I found the one hit system fascinating but unsatisfying. With Shadow of the Colossus or Dark Souls, huge, difficult enemies and puzzle-bosses generally allow you enough leeway to get into a groove and really learn the fight. If you’re patient, and careful, you can stay safe until it’s time to make a move. There’s none of that in Titan Souls, and the first time you encounter most of the bosses you’ll die to their first move before having any idea what’s going on. A lot of my victories felt less like careful planning and more like luck because of this. The ridiculous level of twitch reflex and perfect aim needed for some of these fights is just totally not fun, the worst being the fight against the regular final boss (as opposed to a secondary hidden one.)

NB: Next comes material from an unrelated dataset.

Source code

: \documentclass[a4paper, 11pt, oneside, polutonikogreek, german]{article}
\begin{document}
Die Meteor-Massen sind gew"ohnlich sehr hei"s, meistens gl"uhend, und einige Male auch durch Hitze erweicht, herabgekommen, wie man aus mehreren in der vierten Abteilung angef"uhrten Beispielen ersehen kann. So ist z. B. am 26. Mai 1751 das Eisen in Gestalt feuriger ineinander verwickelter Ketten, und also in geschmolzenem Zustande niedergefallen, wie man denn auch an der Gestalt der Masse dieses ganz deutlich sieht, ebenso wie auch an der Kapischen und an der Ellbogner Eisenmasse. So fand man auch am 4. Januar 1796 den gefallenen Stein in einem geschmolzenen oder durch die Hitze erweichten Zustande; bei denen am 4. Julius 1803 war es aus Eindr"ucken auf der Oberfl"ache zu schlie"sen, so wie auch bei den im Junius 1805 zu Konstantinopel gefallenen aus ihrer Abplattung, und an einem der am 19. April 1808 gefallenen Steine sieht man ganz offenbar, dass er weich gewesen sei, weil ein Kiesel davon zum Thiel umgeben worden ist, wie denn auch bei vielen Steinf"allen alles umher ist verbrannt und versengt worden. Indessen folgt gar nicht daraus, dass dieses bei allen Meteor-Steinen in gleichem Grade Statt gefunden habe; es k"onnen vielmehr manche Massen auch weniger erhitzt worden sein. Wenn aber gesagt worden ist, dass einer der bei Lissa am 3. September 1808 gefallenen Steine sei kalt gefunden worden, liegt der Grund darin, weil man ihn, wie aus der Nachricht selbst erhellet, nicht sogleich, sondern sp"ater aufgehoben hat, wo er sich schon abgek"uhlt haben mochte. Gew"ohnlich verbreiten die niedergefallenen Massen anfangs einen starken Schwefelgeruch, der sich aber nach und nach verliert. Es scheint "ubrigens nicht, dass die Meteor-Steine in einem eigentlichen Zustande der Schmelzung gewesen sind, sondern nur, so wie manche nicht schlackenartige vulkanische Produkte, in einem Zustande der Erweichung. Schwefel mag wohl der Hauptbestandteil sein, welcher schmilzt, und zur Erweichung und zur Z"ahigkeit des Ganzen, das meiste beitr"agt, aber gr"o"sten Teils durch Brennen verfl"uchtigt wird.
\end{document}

Like many indie games, there’s a secret language at play here. Most boss names are hidden behind symbols until you’ve defeated the optional final fight and started a new game. After that, you get to learn exciting things like the giant stone boss being named Goliath and the brain in an ice cube boss being named Brainfreeze. It’s a nearly story-free game, and nothing interesting is revealed with these names, so what’s the point of even hiding them? Is it a “the hero is the real monster, attacking innocent creatures” story like Shadow of the Colossus? It’s effective in Shadow because the concept is planted in the player early on, and builds up with each victory. It’s a story of victory at all costs, and of committing monstrous acts in the name of love. There’s no emotional release from anything in Titan Souls. And of course not every game needs a narrative, but this one’s got just enough hints at trying to tell a subtle story that it’s worse than just having nothing at all.
Titan Souls is not a terrible game. It’s got style and controls well, and remains loyal to its concept from start to finish. It’s just not for me. I don’t enjoy the instant failures and instant victories, as both felt hollow. I don’t enjoy replaying games for speed and low death counts, so I won’t be going back to it. If you do like perfecting your runs of twitch-heavy action games, there may be a lot to love here, but for me, it felt like a lot of time I could better spend elsewhere, which is damning when the entire play through took less than two hours.